Der Beschwerdeführer zeigt nicht auf, in welcher Weise die Aussagen seines Sohnes und eines ehemaligen Kellners für die dem angefochtenen Bescheid zugrundeliegende Schätzung von Bedeutung sein sollten. Aus dem Betriebsprüfungsbericht (Tz 8) ergibt sich, daß das Finanzamt aufgrund dieser Aussagen dem Beschwerdeführer die im Cafe C. erzielten Umsätze und Gewinne zugerechnet hat; gerade diese Zurechnung hat aber der angefochtene Bescheid nicht aufrecht erhalten.
Soweit der Beschwerdeführer die Verletzung des Parteiengehörs daraus ableitet, daß ihm die Möglichkeit zur Stellungnahme im erstinstanzlichen Verfahren nicht bzw. nicht im ausreichenden Ausmaß gewährt worden sei, übersieht er, daß eine derartige Möglichkeit im Berufungsverfahren bestanden hat. Ein allfälliger Verfahrensmangel, der bestanden hätte, wenn dem Beschwerdeführer im Verfahren vor Erlassung des erstinstanzlichen Bescheides nicht die Möglichkeit gegeben worden wäre, sich zu den durchgeführten Beweisen und dem Ergebnis der Beweisaufnahme zu äußern, wird durch die Möglichkeit, im Berufungsverfahren entsprechendes Sachverhaltsvorbringen zu erstatten, saniert (vgl. Stoll, BAO-Kommentar, 1902). In diesem Zusammenhang sei darauf verwiesen, daß der Beschwerdeführer in der ca. zwei Jahre vor Ergehen der Berufungsentscheidung eingebrachten Berufung angekündigt hat, er werde - die Schätzungsbefugnis war unbestritten - eine Nachkalkulation beibringen. Er hat es aber sodann unterlassen, eine Nachkalkulation vorzulegen. Wer zur Schätzung Anlaß gibt und bei der Ermittlung der materiellen Wahrheit nicht entsprechend mitwirkt, muß die mit jeder Schätzung verbundene Ungewißheit hinnehmen (vgl. das hg. Erkenntnis vom , 93/17/0406).

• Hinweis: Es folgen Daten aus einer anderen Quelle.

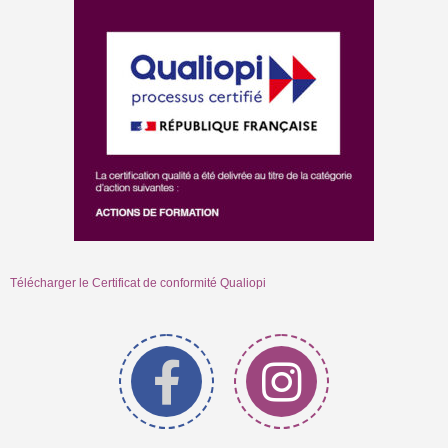
Télécharger le Certificat de conformité Qualiopi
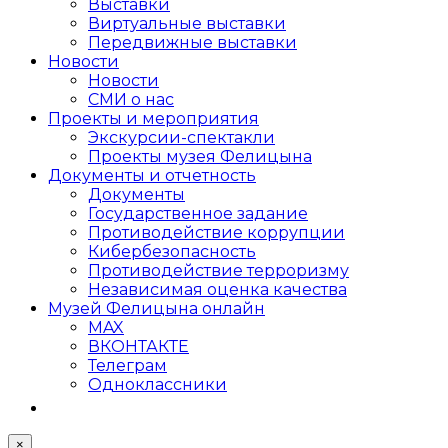
Выставки
Виртуальные выставки
Передвижные выставки
Новости
Новости
СМИ о нас
Проекты и мероприятия
Экскурсии-спектакли
Проекты музея Фелицына
Документы и отчетность
Документы
Государственное задание
Противодействие коррупции
Кибер­безопасность
Противодействие терроризму
Независимая оценка качества
Музей Фелицына онлайн
MAX
ВКОНТАКТЕ
Телеграм
Одноклассники
×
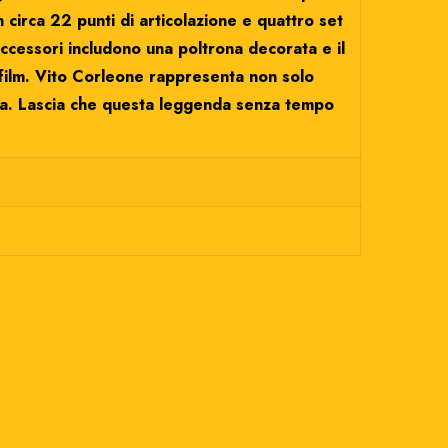
circa 22 punti di articolazione e quattro set
 accessori includono una poltrona decorata e il
l film. Vito Corleone rappresenta non solo
ema. Lascia che questa leggenda senza tempo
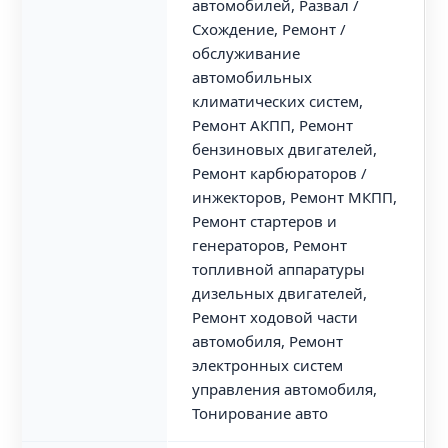
автомобилей, Развал /
Схождение, Ремонт /
обслуживание
автомобильных
климатических систем,
Ремонт АКПП, Ремонт
бензиновых двигателей,
Ремонт карбюраторов /
инжекторов, Ремонт МКПП,
Ремонт стартеров и
генераторов, Ремонт
топливной аппаратуры
дизельных двигателей,
Ремонт ходовой части
автомобиля, Ремонт
электронных систем
управления автомобиля,
Тонирование авто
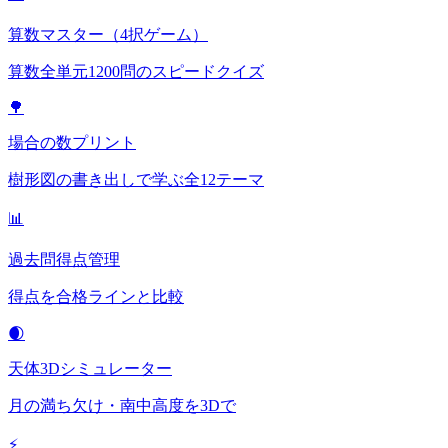
算数マスター（4択ゲーム）
算数全単元1200問のスピードクイズ
🌳
場合の数プリント
樹形図の書き出しで学ぶ全12テーマ
📊
過去問得点管理
得点を合格ラインと比較
🌒
天体3Dシミュレーター
月の満ち欠け・南中高度を3Dで
⚡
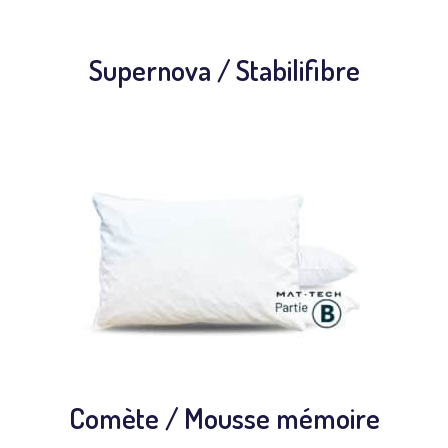
Supernova / Stabilifibre
Comète / Mousse mémoire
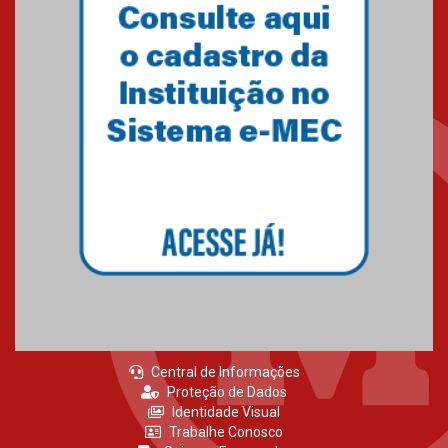
Gravação do projeto “Mais de
31 mil vozes com a Palavra” é
realizado no Colégio
Mackenzie Brasília
25.10.2024
Estudantes do Mackenzie
Brasília conquistam medalhas
em importantes competições
de Matemática
04.10.2024
Central de Informações
Proteção de Dados
Identidade Visual
Trabalhe Conosco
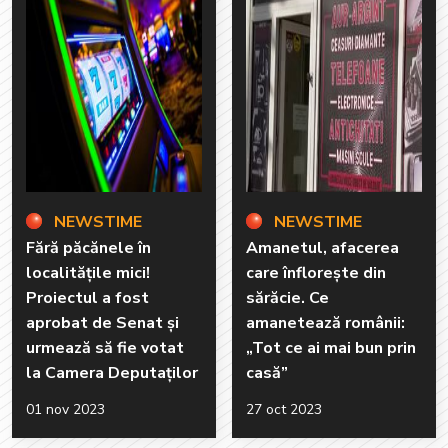
NEWSTIME
NEWSTIME
Fără păcănele în
Amanetul, afacerea
localitățile mici!
care înflorește din
Proiectul a fost
sărăcie. Ce
aprobat de Senat și
amanetează românii:
urmează să fie votat
„Tot ce ai mai bun prin
la Camera Deputaților
casă”
01 nov 2023
27 oct 2023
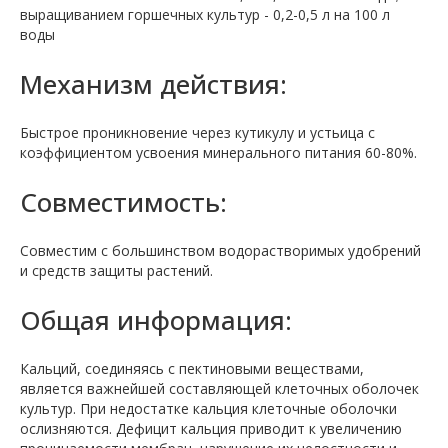
выращиванием горшечных культур - 0,2-0,5 л на 100 л
воды
Механизм действия:
Быстрое проникновение через кутикулу и устьица с
коэффициентом усвоения минерального питания 60-80%.
Совместимость:
Совместим с большинством водорастворимых удобрений
и средств защиты растений.
Общая информация:
Кальций, соединяясь с пектиновыми веществами,
является важнейшей составляющей клеточных оболочек
культур. При недостатке кальция клеточные оболочки
ослизняются. Дефицит кальция приводит к увеличению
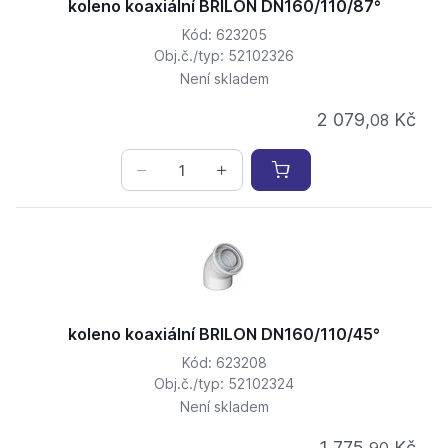
koleno koaxiální BRILON DN160/110/87°
Kód: 623205
Obj.č./typ: 52102326
Není skladem
2 079,
Kč
08
koleno koaxiální BRILON DN160/110/45°
Kód: 623208
Obj.č./typ: 52102324
Není skladem
1 775,
Kč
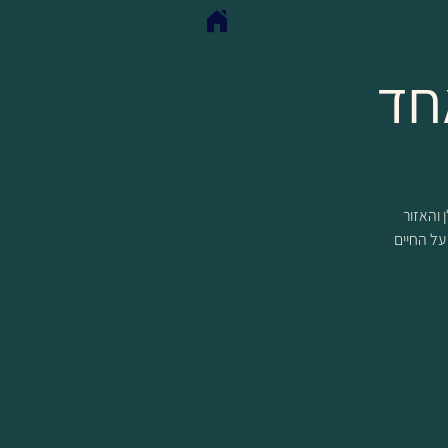
חד
שיש לגולן והאזור
 על החיים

Im übrigen ist darauf zu verweisen, daß die Abgabenbehörde zweiter Instanz gemäß § 289 Abs. 1 BAO über die Berufung, sofern sie nicht gemäß § 278 BAO zurückzuweisen ist, immer in der Sache selbst zu entscheiden hat. Eine Zurückverweisung der Sache an die Abgabenbehörde erster Instanz unter Aufhebung der von dieser getroffenen Entscheidung ist im Gesetz nicht vorgesehen (vgl. hg. Erkenntnisse vom , 85/13/0190, und vom , 89/14/0302).

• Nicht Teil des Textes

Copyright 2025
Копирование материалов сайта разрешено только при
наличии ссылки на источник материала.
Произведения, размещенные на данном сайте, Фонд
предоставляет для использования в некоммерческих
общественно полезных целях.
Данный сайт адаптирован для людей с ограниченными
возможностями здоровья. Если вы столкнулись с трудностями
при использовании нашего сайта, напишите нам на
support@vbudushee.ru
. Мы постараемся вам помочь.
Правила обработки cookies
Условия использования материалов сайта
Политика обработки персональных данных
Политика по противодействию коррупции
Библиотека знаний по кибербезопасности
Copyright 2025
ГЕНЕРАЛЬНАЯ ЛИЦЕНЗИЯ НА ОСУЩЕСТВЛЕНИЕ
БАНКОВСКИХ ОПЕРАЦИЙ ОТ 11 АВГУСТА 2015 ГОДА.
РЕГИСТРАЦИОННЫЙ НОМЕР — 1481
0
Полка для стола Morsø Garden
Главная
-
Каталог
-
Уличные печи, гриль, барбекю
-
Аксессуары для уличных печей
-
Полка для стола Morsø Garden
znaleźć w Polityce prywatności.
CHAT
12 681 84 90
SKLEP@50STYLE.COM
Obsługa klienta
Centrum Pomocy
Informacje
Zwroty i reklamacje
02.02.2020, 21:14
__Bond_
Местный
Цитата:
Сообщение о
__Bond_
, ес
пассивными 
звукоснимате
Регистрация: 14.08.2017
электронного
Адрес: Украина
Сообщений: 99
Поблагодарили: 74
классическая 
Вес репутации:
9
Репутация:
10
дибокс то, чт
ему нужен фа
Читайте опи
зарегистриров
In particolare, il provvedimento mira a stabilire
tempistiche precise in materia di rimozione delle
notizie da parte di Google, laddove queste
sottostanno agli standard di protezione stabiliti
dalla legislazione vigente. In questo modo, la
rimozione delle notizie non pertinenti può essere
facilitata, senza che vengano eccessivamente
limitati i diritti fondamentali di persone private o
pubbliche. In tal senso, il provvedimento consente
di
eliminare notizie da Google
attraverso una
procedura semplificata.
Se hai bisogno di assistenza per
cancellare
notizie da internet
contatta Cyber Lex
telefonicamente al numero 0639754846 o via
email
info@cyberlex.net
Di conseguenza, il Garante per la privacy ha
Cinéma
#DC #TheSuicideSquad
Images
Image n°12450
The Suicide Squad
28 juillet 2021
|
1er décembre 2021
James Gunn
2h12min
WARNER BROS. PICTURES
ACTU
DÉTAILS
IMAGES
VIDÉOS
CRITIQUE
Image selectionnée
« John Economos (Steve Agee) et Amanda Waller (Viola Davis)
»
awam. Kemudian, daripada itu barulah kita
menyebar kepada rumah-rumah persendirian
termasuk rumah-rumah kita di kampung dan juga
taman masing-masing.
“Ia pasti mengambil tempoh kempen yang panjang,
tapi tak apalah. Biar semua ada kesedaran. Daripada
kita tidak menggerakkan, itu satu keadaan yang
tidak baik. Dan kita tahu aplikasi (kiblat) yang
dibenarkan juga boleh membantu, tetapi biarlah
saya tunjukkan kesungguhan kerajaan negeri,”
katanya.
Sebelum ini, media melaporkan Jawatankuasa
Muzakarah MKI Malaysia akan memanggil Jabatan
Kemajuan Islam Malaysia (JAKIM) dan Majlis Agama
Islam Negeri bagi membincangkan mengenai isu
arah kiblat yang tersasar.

Der Beschwerdeführer wurde sohin durch den angefochtenen Bescheid in dem als Beschwerdepunkt geltend gemachten Recht auf Festsetzung der Abgaben auf dem Boden gesetzmäßig ermittelter Grundlagen für die Abgabenerhebung nicht verletzt. Die Beschwerde war daher gemäß § 42 Abs. 1 VwGG als unbegründet abzuweisen.
Die Kostenentscheidung gründet sich auf die §§ 47 ff VwGG in Verbindung mit der Verordnung BGBl. Nr. 416/1994.